Mark Phillip Hauk, Lane Anthony Britnell, Jaime Michelle Hagel and Carson Jocelyn Ramsay all still face criminal trafficking and possession of the proceeds of crime related to dried cannabis. The four remain out on bail.
Prosecutor Janelle Khan said the crown dropped the derivative charges after reviewing the Supreme Court of Canada’s decision last year in R v Smith which stated that medical cannabis patients had the right to access their medicine in forms other than dried cannabis.
“It was not illegal for the defendants, at the time of the incidents, to be in possession of the marijuana derivatives because we’ve confirmed they all have valid medical marijuana authorizations,” Khan said.
“Currently, the federal Crown takes the position that anyone with a medical marijuana authorization should be going to a licensed producer,” she said. “But at the time of the arrest of the defendants, there was no licensed producer that had a licence to sell medical marijuana derivatives.”
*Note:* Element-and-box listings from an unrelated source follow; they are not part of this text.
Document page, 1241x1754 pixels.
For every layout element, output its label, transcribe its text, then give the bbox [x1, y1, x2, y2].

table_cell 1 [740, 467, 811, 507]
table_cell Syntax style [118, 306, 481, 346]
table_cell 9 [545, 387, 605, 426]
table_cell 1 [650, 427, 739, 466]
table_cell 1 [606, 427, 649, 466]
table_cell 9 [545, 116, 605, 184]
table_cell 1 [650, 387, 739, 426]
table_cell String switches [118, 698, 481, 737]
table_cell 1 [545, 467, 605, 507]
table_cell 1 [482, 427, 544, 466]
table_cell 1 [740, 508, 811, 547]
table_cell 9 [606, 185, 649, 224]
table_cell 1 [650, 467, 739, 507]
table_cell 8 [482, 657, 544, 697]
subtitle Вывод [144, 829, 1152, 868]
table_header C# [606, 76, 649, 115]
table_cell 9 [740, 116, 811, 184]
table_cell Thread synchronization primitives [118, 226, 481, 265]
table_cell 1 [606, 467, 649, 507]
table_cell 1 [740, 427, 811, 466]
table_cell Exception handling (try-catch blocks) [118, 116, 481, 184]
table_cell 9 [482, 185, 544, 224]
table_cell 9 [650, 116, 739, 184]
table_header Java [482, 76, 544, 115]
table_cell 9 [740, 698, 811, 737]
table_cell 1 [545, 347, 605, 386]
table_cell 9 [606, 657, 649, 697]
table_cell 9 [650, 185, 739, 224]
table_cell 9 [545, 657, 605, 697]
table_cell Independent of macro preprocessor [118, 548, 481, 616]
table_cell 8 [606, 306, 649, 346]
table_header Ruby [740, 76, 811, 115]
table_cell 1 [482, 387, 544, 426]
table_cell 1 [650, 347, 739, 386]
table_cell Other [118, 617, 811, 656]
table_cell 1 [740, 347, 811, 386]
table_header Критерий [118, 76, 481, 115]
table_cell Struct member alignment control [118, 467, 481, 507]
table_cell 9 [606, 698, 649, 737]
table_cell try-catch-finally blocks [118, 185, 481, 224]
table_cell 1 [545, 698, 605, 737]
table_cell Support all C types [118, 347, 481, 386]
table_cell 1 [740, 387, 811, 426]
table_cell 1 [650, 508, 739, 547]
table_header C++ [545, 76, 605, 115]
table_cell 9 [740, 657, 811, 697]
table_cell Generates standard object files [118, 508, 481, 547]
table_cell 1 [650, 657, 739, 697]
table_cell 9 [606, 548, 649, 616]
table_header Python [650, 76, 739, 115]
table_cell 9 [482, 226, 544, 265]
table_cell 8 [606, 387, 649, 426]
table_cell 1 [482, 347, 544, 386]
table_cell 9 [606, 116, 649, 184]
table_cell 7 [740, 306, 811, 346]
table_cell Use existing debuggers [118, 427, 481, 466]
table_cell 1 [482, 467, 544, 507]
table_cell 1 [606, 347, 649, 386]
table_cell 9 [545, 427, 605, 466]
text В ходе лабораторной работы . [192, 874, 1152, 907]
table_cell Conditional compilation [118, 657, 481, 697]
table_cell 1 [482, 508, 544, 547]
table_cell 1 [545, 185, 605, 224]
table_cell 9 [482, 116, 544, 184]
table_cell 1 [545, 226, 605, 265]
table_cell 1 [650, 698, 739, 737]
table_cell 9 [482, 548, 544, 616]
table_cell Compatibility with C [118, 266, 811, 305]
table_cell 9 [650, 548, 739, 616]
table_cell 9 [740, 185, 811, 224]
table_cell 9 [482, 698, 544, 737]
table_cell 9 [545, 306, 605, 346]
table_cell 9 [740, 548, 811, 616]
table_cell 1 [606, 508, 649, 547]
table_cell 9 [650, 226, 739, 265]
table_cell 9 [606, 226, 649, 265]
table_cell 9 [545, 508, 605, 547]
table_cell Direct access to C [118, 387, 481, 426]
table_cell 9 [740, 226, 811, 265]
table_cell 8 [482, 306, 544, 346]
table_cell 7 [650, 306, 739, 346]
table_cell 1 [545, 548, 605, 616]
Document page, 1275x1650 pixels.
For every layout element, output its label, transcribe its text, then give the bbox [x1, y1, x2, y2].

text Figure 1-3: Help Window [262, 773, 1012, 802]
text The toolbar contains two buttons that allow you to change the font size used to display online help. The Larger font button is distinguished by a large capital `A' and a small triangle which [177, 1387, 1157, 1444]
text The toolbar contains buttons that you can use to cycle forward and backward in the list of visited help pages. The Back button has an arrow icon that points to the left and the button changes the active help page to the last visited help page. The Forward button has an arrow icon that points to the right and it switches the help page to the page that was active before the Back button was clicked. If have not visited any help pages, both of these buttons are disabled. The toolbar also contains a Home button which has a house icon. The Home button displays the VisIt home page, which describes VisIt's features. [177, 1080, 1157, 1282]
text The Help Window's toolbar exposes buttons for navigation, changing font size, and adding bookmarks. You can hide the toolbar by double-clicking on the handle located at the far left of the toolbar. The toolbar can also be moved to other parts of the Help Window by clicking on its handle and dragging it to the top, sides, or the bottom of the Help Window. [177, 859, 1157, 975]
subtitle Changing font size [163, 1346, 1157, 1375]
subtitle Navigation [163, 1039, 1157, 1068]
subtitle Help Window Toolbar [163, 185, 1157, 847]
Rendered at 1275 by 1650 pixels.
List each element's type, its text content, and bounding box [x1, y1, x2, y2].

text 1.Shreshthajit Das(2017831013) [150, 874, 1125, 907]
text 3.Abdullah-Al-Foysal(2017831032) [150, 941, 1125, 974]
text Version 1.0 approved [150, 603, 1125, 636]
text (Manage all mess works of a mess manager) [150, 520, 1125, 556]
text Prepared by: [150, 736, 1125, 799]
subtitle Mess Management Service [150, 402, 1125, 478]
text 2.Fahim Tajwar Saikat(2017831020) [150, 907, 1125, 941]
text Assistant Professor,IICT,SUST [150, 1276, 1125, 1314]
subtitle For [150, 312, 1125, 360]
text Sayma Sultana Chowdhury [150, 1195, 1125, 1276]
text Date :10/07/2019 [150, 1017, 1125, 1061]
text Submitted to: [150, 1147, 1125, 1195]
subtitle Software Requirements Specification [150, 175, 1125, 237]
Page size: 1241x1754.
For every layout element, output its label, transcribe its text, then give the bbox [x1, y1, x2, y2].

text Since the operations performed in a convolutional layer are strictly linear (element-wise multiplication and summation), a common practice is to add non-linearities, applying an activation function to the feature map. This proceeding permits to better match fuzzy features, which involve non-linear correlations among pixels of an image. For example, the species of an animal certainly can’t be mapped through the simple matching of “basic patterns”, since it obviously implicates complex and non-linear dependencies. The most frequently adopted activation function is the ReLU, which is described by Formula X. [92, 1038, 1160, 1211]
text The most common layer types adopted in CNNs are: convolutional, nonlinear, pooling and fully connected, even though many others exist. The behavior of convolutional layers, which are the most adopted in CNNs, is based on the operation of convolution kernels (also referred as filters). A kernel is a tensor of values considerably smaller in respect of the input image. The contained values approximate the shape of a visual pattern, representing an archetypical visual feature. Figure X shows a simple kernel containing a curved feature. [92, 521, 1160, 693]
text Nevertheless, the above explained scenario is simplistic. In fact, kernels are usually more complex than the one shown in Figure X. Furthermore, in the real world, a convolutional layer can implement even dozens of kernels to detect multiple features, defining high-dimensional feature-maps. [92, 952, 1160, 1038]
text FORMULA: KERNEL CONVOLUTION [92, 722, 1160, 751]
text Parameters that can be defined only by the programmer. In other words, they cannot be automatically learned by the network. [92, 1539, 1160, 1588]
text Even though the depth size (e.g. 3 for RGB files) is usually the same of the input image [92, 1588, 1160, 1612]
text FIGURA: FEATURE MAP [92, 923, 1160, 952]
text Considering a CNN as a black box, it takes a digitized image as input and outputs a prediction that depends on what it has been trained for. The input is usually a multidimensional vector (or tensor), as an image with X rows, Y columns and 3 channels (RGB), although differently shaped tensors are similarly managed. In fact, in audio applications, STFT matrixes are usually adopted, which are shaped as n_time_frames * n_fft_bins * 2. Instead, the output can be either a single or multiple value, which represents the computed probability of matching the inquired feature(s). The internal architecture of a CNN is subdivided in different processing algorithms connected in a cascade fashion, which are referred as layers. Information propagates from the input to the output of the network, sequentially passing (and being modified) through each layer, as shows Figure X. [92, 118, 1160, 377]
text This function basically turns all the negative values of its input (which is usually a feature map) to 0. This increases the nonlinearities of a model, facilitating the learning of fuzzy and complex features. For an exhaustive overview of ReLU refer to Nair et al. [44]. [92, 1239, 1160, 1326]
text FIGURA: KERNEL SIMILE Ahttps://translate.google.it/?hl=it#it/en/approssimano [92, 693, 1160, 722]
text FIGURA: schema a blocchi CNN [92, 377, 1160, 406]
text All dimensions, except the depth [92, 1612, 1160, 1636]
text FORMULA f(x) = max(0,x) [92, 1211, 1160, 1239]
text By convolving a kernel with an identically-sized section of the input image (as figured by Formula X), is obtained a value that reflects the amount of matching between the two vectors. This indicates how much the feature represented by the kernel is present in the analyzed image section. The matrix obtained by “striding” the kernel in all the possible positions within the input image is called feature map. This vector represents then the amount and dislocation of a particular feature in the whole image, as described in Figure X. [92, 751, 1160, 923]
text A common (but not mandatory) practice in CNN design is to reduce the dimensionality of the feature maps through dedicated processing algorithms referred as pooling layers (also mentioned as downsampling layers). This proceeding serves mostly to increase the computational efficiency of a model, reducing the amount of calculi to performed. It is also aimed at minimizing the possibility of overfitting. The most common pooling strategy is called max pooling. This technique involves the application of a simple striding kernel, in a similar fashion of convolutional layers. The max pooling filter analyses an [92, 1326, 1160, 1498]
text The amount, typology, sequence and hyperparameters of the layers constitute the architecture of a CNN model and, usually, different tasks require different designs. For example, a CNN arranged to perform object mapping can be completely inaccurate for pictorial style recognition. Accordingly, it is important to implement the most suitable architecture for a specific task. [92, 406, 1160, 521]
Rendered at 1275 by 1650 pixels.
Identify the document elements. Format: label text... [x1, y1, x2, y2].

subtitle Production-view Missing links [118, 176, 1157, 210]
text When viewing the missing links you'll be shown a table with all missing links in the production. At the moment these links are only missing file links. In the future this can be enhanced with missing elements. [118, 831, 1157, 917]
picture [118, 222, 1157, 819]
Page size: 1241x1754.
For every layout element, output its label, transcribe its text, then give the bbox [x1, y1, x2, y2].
“The Crown has verified what we have been saying from day one, back this spring,” said Hauk. “‘The current federal system does not provide reasonable access to medical cannabis, and associated derivatives’. Plain and simple. And it was the sole reason we did what we did.”
Hauk took the Saskatoon police to task in his comments, questioning how, after a six-week undercover investigation the authorities were unable to determine which charges were warranted.
“How much money, time and resources were allocated to laying all of those charges that were promptly thrown out of court?” Hauk wrote. “The decision makers behind the raiding of our club have some serious, serious explaining to do.”
“Their actions were unwarranted, unjustified, and based on some bold, straight-faced lies.”